Predictably then, its closure since February left artists furious.
“Why are they messing with it when it was running just fine?” asked Rajendra Karanth, a noted theatre person and actor. “On the one hand, the Department of Kannada and Culture says it wants to promote theatre. It allocates new funds and schemes to promote it too. On the other hand, the local corporation shuts down a thriving theatre space simply because it wants to increase rent. What is this contradictory approach?”
Another reason for the ire is the paucity of theatre spaces in Bengaluru – Kalasoudha was among the very few.
“The city Townhall, which has a seating capacity of 30,000, was never meant for theatre,” explained Karanth. “An artist on stage can only hear his voice echo multiple times. Ravindra Kalakshetra, which is close to the Townhall, has become a space that is barely accessible to theatre persons. If there is a political meeting for instance, theatre groups will have to vacate the premises without any notice. There is a small open-air theatre behind it but that’s for artists who can shout beyond the voices coming from inside the Kalakshetra in order to be heard. Ranga Shankara, run and owned by actor Arundhati Nag, while it is doing immensely useful work to promote theatre, is hard-pressed to accommodate newcomers and local artists. Kalasoudha was the space that was most accessible to local theatre groups.”

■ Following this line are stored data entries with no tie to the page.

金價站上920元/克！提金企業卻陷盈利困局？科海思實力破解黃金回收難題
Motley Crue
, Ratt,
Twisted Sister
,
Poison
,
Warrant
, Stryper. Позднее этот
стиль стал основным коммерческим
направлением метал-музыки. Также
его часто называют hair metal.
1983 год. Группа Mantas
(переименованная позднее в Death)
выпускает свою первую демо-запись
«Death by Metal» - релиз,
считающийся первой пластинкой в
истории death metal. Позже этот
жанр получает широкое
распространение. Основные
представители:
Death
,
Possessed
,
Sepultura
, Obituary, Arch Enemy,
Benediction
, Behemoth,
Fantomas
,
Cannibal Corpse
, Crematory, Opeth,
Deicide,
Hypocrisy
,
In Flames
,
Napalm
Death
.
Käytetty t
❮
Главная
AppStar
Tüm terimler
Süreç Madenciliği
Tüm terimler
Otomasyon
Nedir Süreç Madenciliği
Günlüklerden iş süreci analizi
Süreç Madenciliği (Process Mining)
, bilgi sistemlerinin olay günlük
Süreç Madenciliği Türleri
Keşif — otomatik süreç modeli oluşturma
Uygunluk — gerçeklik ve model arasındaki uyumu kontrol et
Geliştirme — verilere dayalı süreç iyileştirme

Artists feel that even if the corporation wants to hand over Kalasoudha to another trust or company, a bid is not the way to go about it.

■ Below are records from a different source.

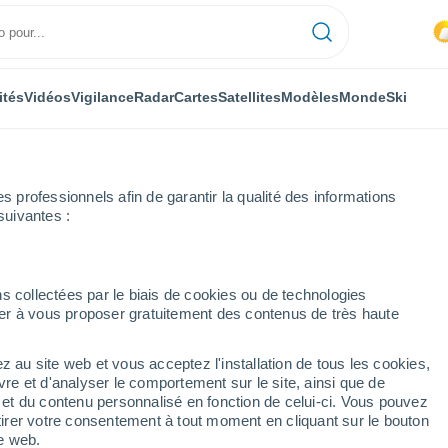
ités
Vidéos
Vigilance
Radar
Cartes
Satellites
Modèles
Monde
Ski
professionnels afin de garantir la qualité des informations
suivantes :
s collectées par le biais de cookies ou de technologies
nuer à vous proposer gratuitement des contenus de très haute
z au site web et vous acceptez l'installation de tous les cookies,
...
vre et d'analyser le comportement sur le site, ainsi que de
é et du contenu personnalisé en fonction de celui-ci. Vous pouvez
Heure par heure
tirer votre consentement à tout moment en cliquant sur le bouton
Pluie faible dans les prochaines
te web.
heures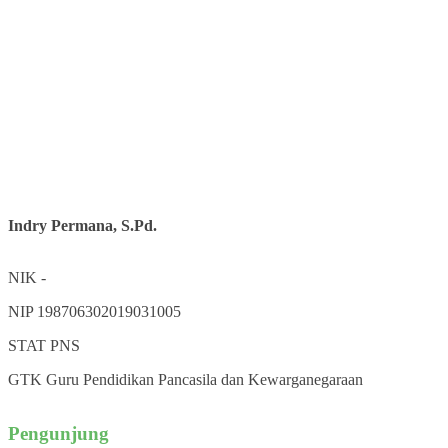
Indry Permana, S.Pd.
NIK
-
NIP
198706302019031005
STAT
PNS
GTK
Guru Pendidikan Pancasila dan Kewarganegaraan
Pengunjung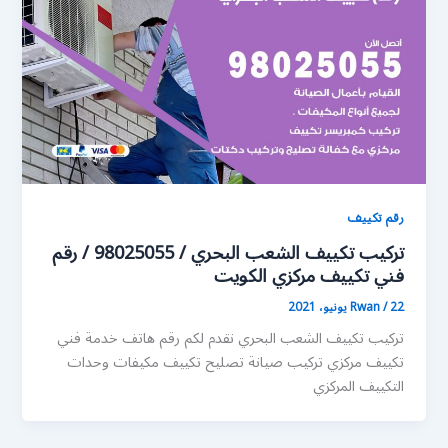
رقم تكييف
تركيب تكييف الشعب البحري / 98025055 / رقم
فني تكييف مركزي الكويت
22 يونيو، 2021
/
Rwan
تركيب تكييف الشعب البحري نقدم لكم رقم هاتف خدمة فني
تكييف مركزي تركيب صيانة تصليح تكييف مكيفات وحدات
التكييف المركزي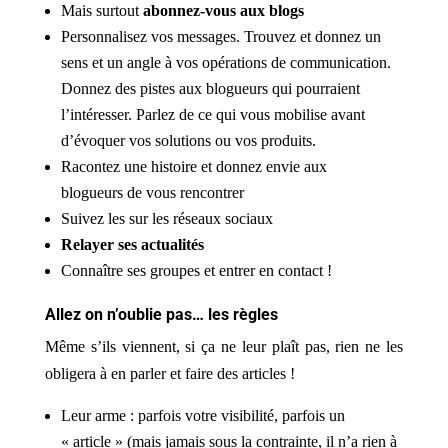
Mais surtout
abonnez-vous aux blogs
Personnalisez vos messages. Trouvez et donnez un
sens et un angle à vos opérations de communication.
Donnez des pistes aux blogueurs qui pourraient
l’intéresser. Parlez de ce qui vous mobilise avant
d’évoquer vos solutions ou vos produits.
Racontez une histoire et donnez envie aux
blogueurs de vous rencontrer
Suivez les sur les réseaux sociaux
Relayer ses actualités
Connaître ses groupes et entrer en contact !
Allez on n’oublie pas… les règles
Même s’ils viennent, si ça ne leur plaît pas, rien ne les
obligera à en parler et faire des articles !
Leur arme : parfois votre visibilité, parfois un
« article » (mais jamais sous la contrainte, il n’a rien à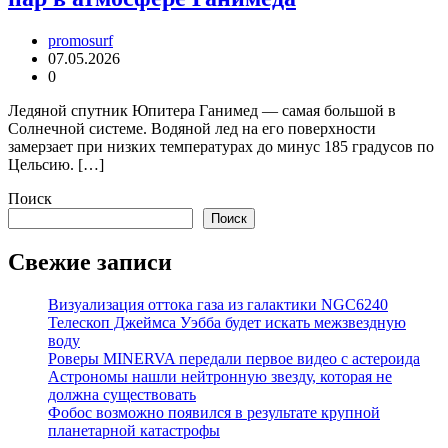
promosurf
07.05.2026
0
Ледяной спутник Юпитера Ганимед — самая большой в
Солнечной системе. Водяной лед на его поверхности
замерзает при низких температурах до минус 185 градусов по
Цельсию. […]
Поиск
Поиск
Свежие записи
Визуализация оттока газа из галактики NGC6240
Телескоп Джеймса Уэбба будет искать межзвездную
воду
Роверы MINERVA передали первое видео с астероида
Астрономы нашли нейтронную звезду, которая не
должна существовать
Фобос возможно появился в результате крупной
планетарной катастрофы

“Instead of subsidising art, the corporation seems to want to profit from it,” said Lakshmi Chandrashekhar, a veteran actor and theatre person. “In adopting the bidding process as their means to choose the next person to run the Kalasoudha, they are treating the space like any other piece of property. Will the bidding process take into account the intention of a bidder, for instance? If Kalasoudha has to remain a sacred space for theatre, then it has to be run by someone with an unflinching commitment towards theatre. How will a bid ensure that?”

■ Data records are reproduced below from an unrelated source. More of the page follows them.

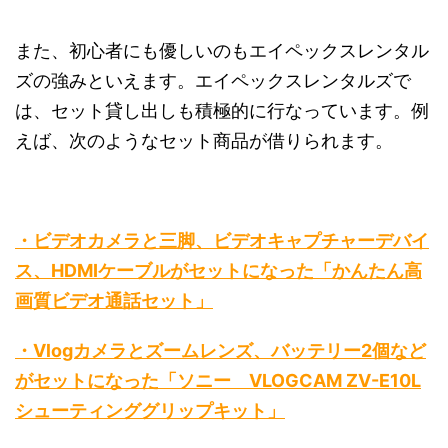
また、初心者にも優しいのもエイペックスレンタル
ズの強みといえます。エイペックスレンタルズで
は、セット貸し出しも積極的に行なっています。例
えば、次のようなセット商品が借りられます。
・ビデオカメラと三脚、ビデオキャプチャーデバイ
ス、HDMIケーブルがセットになった「かんたん高
画質ビデオ通話セット」
・Vlogカメラとズームレンズ、バッテリー2個など
がセットになった「ソニー VLOGCAM ZV-E10L
シューティンググリップキット」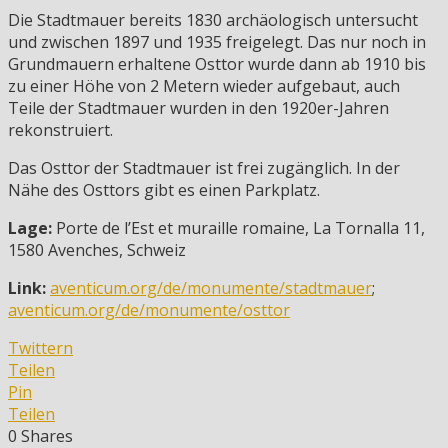
Die Stadtmauer bereits 1830 archäologisch untersucht
und zwischen 1897 und 1935 freigelegt. Das nur noch in
Grundmauern erhaltene Osttor wurde dann ab 1910 bis
zu einer Höhe von 2 Metern wieder aufgebaut, auch
Teile der Stadtmauer wurden in den 1920er-Jahren
rekonstruiert.
Das Osttor der Stadtmauer ist frei zugänglich. In der
Nähe des Osttors gibt es einen Parkplatz.
Lage:
Porte de l’Est et muraille romaine, La Tornalla 11,
1580 Avenches, Schweiz
Link:
aventicum.org/de/monumente/stadtmauer
;
aventicum.org/de/monumente/osttor
Twittern
Teilen
Pin
Teilen
0
Shares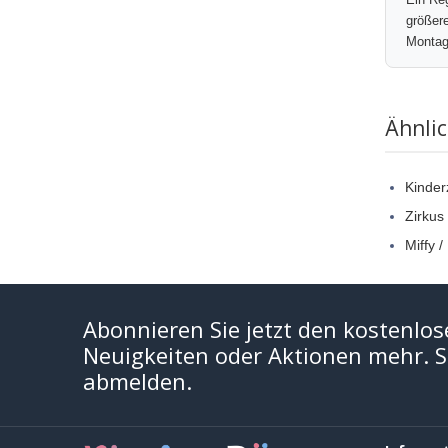
größere
Montag
Ähnli
Kinde
Zirkus
Miffy /
Abonnieren Sie jetzt den kostenlos
Neuigkeiten oder Aktionen mehr. Si
abmelden.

“I’m worried that among the candidates that have come forward right now, the start-up owner might be compelled to give the space out for corporate events,” she added. “The other candidate is from the film directors’ guild. For them, Kalasoudha could just be another office building.”
Chandra pointed out that the civic body’s tender invitation stipulates that the turnover of the bidder’s company should not be less than Rs 1 crore. “Which theatre group or enthusiast will have that kind of money?” asked Chandra.
The recurring plea across groups of artists is to leave Kalasoudha alone. The municipal corporation has other sources of income, they say.
In many ways, the fight for Kalasoudha has become less about this one structure and more about ceding of spaces of art to profits and commercialisation. It beggars the questions: what is the value of a cultural space in a city, and can it be weighed like any piece of realty?
“It is alright to look for a new organisation to run the place,” said Karanth. “But running a theatre space is not just about receiving booking advances. The Prakasam Trust and the artists who have performed here have built its reputation from scratch, reached out to audiences and getting them to come regularly to the space.”
Chandra recounted how he would go door-to-door to inform people about the productions in Kalasoudha. Karanth recalled fights in the lobby of the auditorium when tickets were sold out – “on a weekday,” he added.
“A theatre space is not just a building,” said Achyuth Kumar, a popular actor. “It inspires new productions, creates artists and nurtures newer experiments. How can one peg a price onto that? Art forms are shaped by passion. One cannot look at spaces that house such art forms from a commercial point of view. If you do that, then the space cannot host art.”